ひまわり畑を夢見るブログ

44歳の時、乳がんの診断。ステージ2。手術して抗がん剤とホルモン治療。仕事と治療の両立の生活記録を残します。

「葬送」平野啓一郎

単行本で全4巻。ショパンの話だというので、ヤマハでチラ見して、Amazonで購入。速攻読み始めました。


ショパンの話、というわけでもないのです。晩年のショパンと、それと並行に語られるドラクロワの話、芸術論、創作論、人生論、そんな感じです。もちろんショパンとドラクロワは仲が良かったので、二人が会って芸術論をぶちまけたりするシーンもあるんですが、基本的に並行して物語が語られているような感じです。


出だしはショパンの葬儀から始まります。
知った名前がいっぱいだけど、すぐ本編に入ります。本編はまだジョルジュサンドと生活を共にしている(一緒に暮らしていたわけではない)ショパンの話です。


ショパンについては、ジョルジュサンドとの別れにいたるいろいろな話が入っております。人間関係の微妙なところとかを語っているんですが…そもそもこの話が始まった時点で、二人の間には埋めようのない溝ができていて、結果的にジョルジュサンドの娘の結婚について、ショパンは「父として意見ができない自分の立場のもどかしさ」に悩むわけです。そうですよね、彼はジョルジュサンドの長男といってもいい立ち位置ですから。でもそれがきっかけで、サンドの娘の結婚に関して協力したことで、サンドの方から、離別を告げられます。
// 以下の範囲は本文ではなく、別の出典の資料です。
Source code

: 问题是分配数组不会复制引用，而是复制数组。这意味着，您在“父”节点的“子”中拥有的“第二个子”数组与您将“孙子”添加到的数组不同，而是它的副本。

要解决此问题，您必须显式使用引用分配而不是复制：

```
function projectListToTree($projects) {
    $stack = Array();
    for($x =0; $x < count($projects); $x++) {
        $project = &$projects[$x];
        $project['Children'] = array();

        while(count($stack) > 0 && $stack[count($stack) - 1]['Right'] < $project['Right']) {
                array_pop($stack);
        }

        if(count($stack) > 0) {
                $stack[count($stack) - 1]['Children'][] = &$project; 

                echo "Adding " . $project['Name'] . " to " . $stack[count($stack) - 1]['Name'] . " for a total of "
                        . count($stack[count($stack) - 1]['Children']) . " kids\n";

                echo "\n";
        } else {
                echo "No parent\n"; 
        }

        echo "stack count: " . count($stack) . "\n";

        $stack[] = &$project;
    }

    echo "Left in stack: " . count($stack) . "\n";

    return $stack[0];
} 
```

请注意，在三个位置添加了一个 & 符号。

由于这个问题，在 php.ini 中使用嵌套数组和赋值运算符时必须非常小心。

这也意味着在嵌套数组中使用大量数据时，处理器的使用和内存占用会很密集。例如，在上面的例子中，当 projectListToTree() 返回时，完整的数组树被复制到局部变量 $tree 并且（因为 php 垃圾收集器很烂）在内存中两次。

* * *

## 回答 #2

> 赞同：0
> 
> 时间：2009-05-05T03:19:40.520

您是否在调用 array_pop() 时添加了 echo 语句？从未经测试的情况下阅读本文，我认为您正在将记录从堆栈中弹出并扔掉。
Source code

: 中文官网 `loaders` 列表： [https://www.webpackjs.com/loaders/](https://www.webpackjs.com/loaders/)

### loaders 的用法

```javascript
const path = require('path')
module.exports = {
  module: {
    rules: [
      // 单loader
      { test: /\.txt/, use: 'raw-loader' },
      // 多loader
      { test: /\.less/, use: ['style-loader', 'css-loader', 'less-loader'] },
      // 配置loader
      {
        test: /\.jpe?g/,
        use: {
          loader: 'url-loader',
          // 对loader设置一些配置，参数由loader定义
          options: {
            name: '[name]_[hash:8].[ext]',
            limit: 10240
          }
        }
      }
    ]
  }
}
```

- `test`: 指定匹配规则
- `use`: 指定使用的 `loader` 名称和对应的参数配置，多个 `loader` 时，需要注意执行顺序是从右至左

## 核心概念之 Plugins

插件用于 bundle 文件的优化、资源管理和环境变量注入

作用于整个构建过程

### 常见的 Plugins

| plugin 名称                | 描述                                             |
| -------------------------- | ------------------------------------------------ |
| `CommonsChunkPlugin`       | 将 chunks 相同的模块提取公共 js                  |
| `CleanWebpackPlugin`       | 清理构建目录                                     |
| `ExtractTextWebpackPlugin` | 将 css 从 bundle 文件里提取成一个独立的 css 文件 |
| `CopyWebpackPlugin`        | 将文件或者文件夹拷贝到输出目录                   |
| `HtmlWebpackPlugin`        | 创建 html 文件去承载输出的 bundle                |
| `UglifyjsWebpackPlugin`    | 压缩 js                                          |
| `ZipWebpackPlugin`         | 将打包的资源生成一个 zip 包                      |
いろいろ読んでいて苦しかったですが、サンドもクレサンジュ(娘の婿)もめっちゃ悪人に書かれてて、なんだこりゃ中学生向けの本か?と思ってしまいました。サンドをここまで悪く書くこたあないだろうとおもうんですが、クレサンジュはただのヤクザでした。彼はサンドの娘と結婚して改心して仕事頑張ったんですが、最後まで悪人でした。でもショパンが亡くなった後ペールラシェーズの墓に彫刻を作ったのはクレサンジュなんですよね…。


4冊もかけて、じわりじわりと、晩年のショパンの物語に並行して、ドラクロワの芸術論や創作論が書かれていきます。仕事をしようと思ってもなかなかできない、そんなときの悩みみたいなもの。だれだってありますよね、これやろうと思うんだけど、どうにも重い腰が上がらない。それって、作者さん、あんたの経験でしょう??ドラクロワの経験にすり替えないでほしいな。


ショパンが死んでしまうところは電車の中で読んでいましたが思わず涙がこぼれてしまいました。この作品が良いのではなくて、死ぬ場面に弱い私のせいです。


全体的に、稚拙。これをこの作家が何歳くらいにかいたのか知りませんが、恋愛論に関しても、芸術論に関しても、いろんなものを調べて書いている感がいっぱいです。それから私はフランス人の習慣や音楽家としていっぱいばつをいれたいところがありました。
・フランス人はコーヒーは啜らない!
・ショパンの舟歌の最後は和音じゃない!属音から主音への解決だ!
・フランス人の挨拶は必ず健康を問うところから始まる!
・ショパンとドラクロワの性格が全く同じ!
・ショパンのワルシャワ時代からの親友の話がほとんど出てこない!
・マズルカの何たるかを知らない!ワルツにはならない!
・ショパンの曲は基本テンポルバートはない!全部計算して作られている!


もう書き出せばきりがないですが、フランスに住んでフランスの社交界にいってみなされ、といいたい。あとせめて楽譜は読んでほしいと言いたい。


記述に関してはショパンについてはドラマチック、ドラクロワについては資料研究という感じで書かれていたように思います。巻末に参考文献がのっていて、たくさん調べて書いたんだろうなと思いますが、過去のフランス文学を読んでいれば、あるいはフランス社会になじんでいれば、こんな時フランス人はどうするか、ということが分かるかと思います。そういう点で、「そこちゃうわ!」というところが目について、内容に入っていけなかった感があります。いちいちセリフを、これをフランス語で言うとどんな感じかなと点検して読んでいましたが、「これはフランス語ではこういういい方がないな」ということもあり、もどかしい感じでいっぱいでした。


ともかく私が文庫本で4冊もある小説を読むなんて珍しい話で、そのために多大な時間を費やしたけれど、あたりではなかったなと思います。ただ、批判するならば、最後まで読むことが大事と感じ、根性で最後まで読みました。


あまりに首をひねりながら読んでいたので、今度は単純で面白い明快な本が読みたいと思いまして、今度は横溝の「悪魔が来たりて笛を吹く」にしました。これはエンドが重いらしいですが、軽快な文章で、サクサク進むのがいいですね。グダグダと何とか論をぶちまけられ続けたらもう嫌になりますよ。
私は純文学向けじゃないんだな、大衆文学向けなんだな、きっと。